TASK REQUIREMENTS: Can you reproduce each of the records below verbatim, keeping every line unchanged?

══════════════════════════════

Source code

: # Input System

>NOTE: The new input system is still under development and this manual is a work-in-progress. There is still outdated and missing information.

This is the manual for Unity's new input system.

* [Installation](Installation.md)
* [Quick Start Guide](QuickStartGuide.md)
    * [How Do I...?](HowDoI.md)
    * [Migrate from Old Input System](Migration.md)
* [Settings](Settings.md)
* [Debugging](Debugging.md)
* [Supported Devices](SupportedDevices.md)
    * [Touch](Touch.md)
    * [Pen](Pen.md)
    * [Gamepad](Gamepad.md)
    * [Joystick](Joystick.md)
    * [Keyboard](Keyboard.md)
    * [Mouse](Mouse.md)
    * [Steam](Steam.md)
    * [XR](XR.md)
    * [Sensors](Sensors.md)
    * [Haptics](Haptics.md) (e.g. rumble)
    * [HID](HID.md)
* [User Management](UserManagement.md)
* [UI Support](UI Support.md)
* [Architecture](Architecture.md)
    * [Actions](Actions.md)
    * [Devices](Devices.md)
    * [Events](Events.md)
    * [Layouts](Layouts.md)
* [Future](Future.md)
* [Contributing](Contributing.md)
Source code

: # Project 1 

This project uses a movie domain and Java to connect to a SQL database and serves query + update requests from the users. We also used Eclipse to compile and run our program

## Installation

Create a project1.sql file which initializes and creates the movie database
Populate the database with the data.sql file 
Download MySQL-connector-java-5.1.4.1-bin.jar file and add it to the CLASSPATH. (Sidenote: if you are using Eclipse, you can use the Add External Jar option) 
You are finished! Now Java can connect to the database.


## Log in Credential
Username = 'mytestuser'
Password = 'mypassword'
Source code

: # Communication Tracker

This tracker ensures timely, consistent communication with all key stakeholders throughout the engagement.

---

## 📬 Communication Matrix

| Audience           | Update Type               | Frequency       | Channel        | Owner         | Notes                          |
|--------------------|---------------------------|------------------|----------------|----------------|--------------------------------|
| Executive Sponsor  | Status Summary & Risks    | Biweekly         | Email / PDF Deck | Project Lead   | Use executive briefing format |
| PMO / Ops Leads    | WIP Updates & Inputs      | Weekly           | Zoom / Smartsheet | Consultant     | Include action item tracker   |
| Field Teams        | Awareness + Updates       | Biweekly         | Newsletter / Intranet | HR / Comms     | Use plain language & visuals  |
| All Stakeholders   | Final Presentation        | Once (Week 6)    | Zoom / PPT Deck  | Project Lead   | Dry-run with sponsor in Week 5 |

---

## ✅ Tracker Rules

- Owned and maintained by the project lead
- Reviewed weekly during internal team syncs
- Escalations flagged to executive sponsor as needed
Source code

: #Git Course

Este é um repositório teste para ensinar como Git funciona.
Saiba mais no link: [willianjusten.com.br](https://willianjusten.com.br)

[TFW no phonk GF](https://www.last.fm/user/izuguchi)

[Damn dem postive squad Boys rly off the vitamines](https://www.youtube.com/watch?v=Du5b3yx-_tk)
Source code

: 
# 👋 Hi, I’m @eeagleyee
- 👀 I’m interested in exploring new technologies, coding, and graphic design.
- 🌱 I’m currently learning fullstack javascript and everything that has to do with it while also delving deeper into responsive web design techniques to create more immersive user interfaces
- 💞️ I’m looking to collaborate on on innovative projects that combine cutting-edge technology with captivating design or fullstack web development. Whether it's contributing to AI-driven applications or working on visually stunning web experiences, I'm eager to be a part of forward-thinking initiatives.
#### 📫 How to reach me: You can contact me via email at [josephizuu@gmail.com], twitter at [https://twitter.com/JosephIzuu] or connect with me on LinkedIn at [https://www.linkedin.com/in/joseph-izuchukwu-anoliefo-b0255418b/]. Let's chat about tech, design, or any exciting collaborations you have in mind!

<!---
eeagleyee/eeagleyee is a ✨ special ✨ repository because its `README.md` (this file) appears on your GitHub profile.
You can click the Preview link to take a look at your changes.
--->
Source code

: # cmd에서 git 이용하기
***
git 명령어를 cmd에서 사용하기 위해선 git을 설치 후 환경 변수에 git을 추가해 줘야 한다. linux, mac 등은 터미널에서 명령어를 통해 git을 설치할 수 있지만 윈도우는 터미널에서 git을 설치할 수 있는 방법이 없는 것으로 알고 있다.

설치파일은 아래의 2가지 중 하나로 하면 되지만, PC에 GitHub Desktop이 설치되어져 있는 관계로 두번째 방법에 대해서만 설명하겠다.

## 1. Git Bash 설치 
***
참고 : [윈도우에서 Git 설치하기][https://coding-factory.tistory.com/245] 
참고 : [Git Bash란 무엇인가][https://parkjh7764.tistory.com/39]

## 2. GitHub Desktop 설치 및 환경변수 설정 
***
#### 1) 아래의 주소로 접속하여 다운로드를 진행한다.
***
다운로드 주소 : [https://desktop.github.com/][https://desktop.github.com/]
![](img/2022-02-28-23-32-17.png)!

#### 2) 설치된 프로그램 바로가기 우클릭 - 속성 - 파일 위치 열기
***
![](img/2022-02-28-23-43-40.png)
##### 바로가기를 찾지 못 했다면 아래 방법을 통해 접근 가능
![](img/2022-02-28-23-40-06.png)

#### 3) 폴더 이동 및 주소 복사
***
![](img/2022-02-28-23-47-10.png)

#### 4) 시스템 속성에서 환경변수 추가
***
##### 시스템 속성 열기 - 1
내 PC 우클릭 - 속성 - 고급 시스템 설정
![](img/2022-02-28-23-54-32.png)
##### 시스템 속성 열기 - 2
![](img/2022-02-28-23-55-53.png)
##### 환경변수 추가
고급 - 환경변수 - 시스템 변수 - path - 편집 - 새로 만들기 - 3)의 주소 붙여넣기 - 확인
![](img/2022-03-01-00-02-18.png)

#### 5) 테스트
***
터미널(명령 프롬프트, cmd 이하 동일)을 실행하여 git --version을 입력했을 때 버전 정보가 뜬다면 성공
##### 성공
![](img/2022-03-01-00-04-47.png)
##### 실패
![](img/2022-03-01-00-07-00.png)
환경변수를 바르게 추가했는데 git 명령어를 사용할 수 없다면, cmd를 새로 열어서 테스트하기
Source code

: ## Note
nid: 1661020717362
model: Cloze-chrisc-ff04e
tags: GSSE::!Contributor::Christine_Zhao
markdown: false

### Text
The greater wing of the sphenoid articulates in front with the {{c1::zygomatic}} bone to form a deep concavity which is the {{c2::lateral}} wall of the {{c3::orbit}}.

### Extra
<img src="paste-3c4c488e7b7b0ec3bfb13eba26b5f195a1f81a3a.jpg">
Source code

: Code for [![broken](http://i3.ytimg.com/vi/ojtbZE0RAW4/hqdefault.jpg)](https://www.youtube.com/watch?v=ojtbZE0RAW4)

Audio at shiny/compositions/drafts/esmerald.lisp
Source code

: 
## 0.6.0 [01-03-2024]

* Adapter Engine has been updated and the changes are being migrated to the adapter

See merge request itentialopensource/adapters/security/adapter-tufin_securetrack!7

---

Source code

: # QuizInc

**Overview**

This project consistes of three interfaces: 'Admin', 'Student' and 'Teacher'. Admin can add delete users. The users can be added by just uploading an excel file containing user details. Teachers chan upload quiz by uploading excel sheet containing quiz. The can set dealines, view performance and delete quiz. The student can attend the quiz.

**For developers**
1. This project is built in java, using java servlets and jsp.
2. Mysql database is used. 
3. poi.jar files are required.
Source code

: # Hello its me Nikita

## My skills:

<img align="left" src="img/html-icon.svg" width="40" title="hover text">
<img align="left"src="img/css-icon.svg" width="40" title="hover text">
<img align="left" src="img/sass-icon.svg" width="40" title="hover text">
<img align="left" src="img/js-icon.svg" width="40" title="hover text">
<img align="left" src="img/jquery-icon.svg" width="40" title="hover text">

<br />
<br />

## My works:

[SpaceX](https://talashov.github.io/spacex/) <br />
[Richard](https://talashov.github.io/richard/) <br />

══════════════════════════════

TASK SOLUTION:
Source code

: # Input System

>NOTE: The new input system is still under development and this manual is a work-in-progress. There is still outdated and missing information.

This is the manual for Unity's new input system.

* [Installation](Installation.md)
* [Quick Start Guide](QuickStartGuide.md)
    * [How Do I...?](HowDoI.md)
    * [Migrate from Old Input System](Migration.md)
* [Settings](Settings.md)
* [Debugging](Debugging.md)
* [Supported Devices](SupportedDevices.md)
    * [Touch](Touch.md)
    * [Pen](Pen.md)
    * [Gamepad](Gamepad.md)
    * [Joystick](Joystick.md)
    * [Keyboard](Keyboard.md)
    * [Mouse](Mouse.md)
    * [Steam](Steam.md)
    * [XR](XR.md)
    * [Sensors](Sensors.md)
    * [Haptics](Haptics.md) (e.g. rumble)
    * [HID](HID.md)
* [User Management](UserManagement.md)
* [UI Support](UI Support.md)
* [Architecture](Architecture.md)
    * [Actions](Actions.md)
    * [Devices](Devices.md)
    * [Events](Events.md)
    * [Layouts](Layouts.md)
* [Future](Future.md)
* [Contributing](Contributing.md)
Source code

: # Project 1 

This project uses a movie domain and Java to connect to a SQL database and serves query + update requests from the users. We also used Eclipse to compile and run our program

## Installation

Create a project1.sql file which initializes and creates the movie database
Populate the database with the data.sql file 
Download MySQL-connector-java-5.1.4.1-bin.jar file and add it to the CLASSPATH. (Sidenote: if you are using Eclipse, you can use the Add External Jar option) 
You are finished! Now Java can connect to the database.


## Log in Credential
Username = 'mytestuser'
Password = 'mypassword'
Source code

: # Communication Tracker

This tracker ensures timely, consistent communication with all key stakeholders throughout the engagement.

---

## 📬 Communication Matrix

| Audience           | Update Type               | Frequency       | Channel        | Owner         | Notes                          |
|--------------------|---------------------------|------------------|----------------|----------------|--------------------------------|
| Executive Sponsor  | Status Summary & Risks    | Biweekly         | Email / PDF Deck | Project Lead   | Use executive briefing format |
| PMO / Ops Leads    | WIP Updates & Inputs      | Weekly           | Zoom / Smartsheet | Consultant     | Include action item tracker   |
| Field Teams        | Awareness + Updates       | Biweekly         | Newsletter / Intranet | HR / Comms     | Use plain language & visuals  |
| All Stakeholders   | Final Presentation        | Once (Week 6)    | Zoom / PPT Deck  | Project Lead   | Dry-run with sponsor in Week 5 |

---

## ✅ Tracker Rules

- Owned and maintained by the project lead
- Reviewed weekly during internal team syncs
- Escalations flagged to executive sponsor as needed
Source code

: #Git Course

Este é um repositório teste para ensinar como Git funciona.
Saiba mais no link: [willianjusten.com.br](https://willianjusten.com.br)

[TFW no phonk GF](https://www.last.fm/user/izuguchi)

[Damn dem postive squad Boys rly off the vitamines](https://www.youtube.com/watch?v=Du5b3yx-_tk)
Source code

: 
# 👋 Hi, I’m @eeagleyee
- 👀 I’m interested in exploring new technologies, coding, and graphic design.
- 🌱 I’m currently learning fullstack javascript and everything that has to do with it while also delving deeper into responsive web design techniques to create more immersive user interfaces
- 💞️ I’m looking to collaborate on on innovative projects that combine cutting-edge technology with captivating design or fullstack web development. Whether it's contributing to AI-driven applications or working on visually stunning web experiences, I'm eager to be a part of forward-thinking initiatives.
#### 📫 How to reach me: You can contact me via email at [josephizuu@gmail.com], twitter at [https://twitter.com/JosephIzuu] or connect with me on LinkedIn at [https://www.linkedin.com/in/joseph-izuchukwu-anoliefo-b0255418b/]. Let's chat about tech, design, or any exciting collaborations you have in mind!

<!---
eeagleyee/eeagleyee is a ✨ special ✨ repository because its `README.md` (this file) appears on your GitHub profile.
You can click the Preview link to take a look at your changes.
--->
Source code

: # cmd에서 git 이용하기
***
git 명령어를 cmd에서 사용하기 위해선 git을 설치 후 환경 변수에 git을 추가해 줘야 한다. linux, mac 등은 터미널에서 명령어를 통해 git을 설치할 수 있지만 윈도우는 터미널에서 git을 설치할 수 있는 방법이 없는 것으로 알고 있다.

설치파일은 아래의 2가지 중 하나로 하면 되지만, PC에 GitHub Desktop이 설치되어져 있는 관계로 두번째 방법에 대해서만 설명하겠다.

## 1. Git Bash 설치 
***
참고 : [윈도우에서 Git 설치하기][https://coding-factory.tistory.com/245] 
참고 : [Git Bash란 무엇인가][https://parkjh7764.tistory.com/39]

## 2. GitHub Desktop 설치 및 환경변수 설정 
***
#### 1) 아래의 주소로 접속하여 다운로드를 진행한다.
***
다운로드 주소 : [https://desktop.github.com/][https://desktop.github.com/]
![](img/2022-02-28-23-32-17.png)!

#### 2) 설치된 프로그램 바로가기 우클릭 - 속성 - 파일 위치 열기
***
![](img/2022-02-28-23-43-40.png)
##### 바로가기를 찾지 못 했다면 아래 방법을 통해 접근 가능
![](img/2022-02-28-23-40-06.png)

#### 3) 폴더 이동 및 주소 복사
***
![](img/2022-02-28-23-47-10.png)

#### 4) 시스템 속성에서 환경변수 추가
***
##### 시스템 속성 열기 - 1
내 PC 우클릭 - 속성 - 고급 시스템 설정
![](img/2022-02-28-23-54-32.png)
##### 시스템 속성 열기 - 2
![](img/2022-02-28-23-55-53.png)
##### 환경변수 추가
고급 - 환경변수 - 시스템 변수 - path - 편집 - 새로 만들기 - 3)의 주소 붙여넣기 - 확인
![](img/2022-03-01-00-02-18.png)

#### 5) 테스트
***
터미널(명령 프롬프트, cmd 이하 동일)을 실행하여 git --version을 입력했을 때 버전 정보가 뜬다면 성공
##### 성공
![](img/2022-03-01-00-04-47.png)
##### 실패
![](img/2022-03-01-00-07-00.png)
환경변수를 바르게 추가했는데 git 명령어를 사용할 수 없다면, cmd를 새로 열어서 테스트하기
Source code

: ## Note
nid: 1661020717362
model: Cloze-chrisc-ff04e
tags: GSSE::!Contributor::Christine_Zhao
markdown: false

### Text
The greater wing of the sphenoid articulates in front with the {{c1::zygomatic}} bone to form a deep concavity which is the {{c2::lateral}} wall of the {{c3::orbit}}.

### Extra
<img src="paste-3c4c488e7b7b0ec3bfb13eba26b5f195a1f81a3a.jpg">
Source code

: Code for [![broken](http://i3.ytimg.com/vi/ojtbZE0RAW4/hqdefault.jpg)](https://www.youtube.com/watch?v=ojtbZE0RAW4)

Audio at shiny/compositions/drafts/esmerald.lisp
Source code

: 
## 0.6.0 [01-03-2024]

* Adapter Engine has been updated and the changes are being migrated to the adapter

See merge request itentialopensource/adapters/security/adapter-tufin_securetrack!7

---

Source code

: # QuizInc

**Overview**

This project consistes of three interfaces: 'Admin', 'Student' and 'Teacher'. Admin can add delete users. The users can be added by just uploading an excel file containing user details. Teachers chan upload quiz by uploading excel sheet containing quiz. The can set dealines, view performance and delete quiz. The student can attend the quiz.

**For developers**
1. This project is built in java, using java servlets and jsp.
2. Mysql database is used. 
3. poi.jar files are required.
Source code

: # Hello its me Nikita

## My skills:

<img align="left" src="img/html-icon.svg" width="40" title="hover text">
<img align="left"src="img/css-icon.svg" width="40" title="hover text">
<img align="left" src="img/sass-icon.svg" width="40" title="hover text">
<img align="left" src="img/js-icon.svg" width="40" title="hover text">
<img align="left" src="img/jquery-icon.svg" width="40" title="hover text">

<br />
<br />

## My works:

[SpaceX](https://talashov.github.io/spacex/) <br />
[Richard](https://talashov.github.io/richard/) <br />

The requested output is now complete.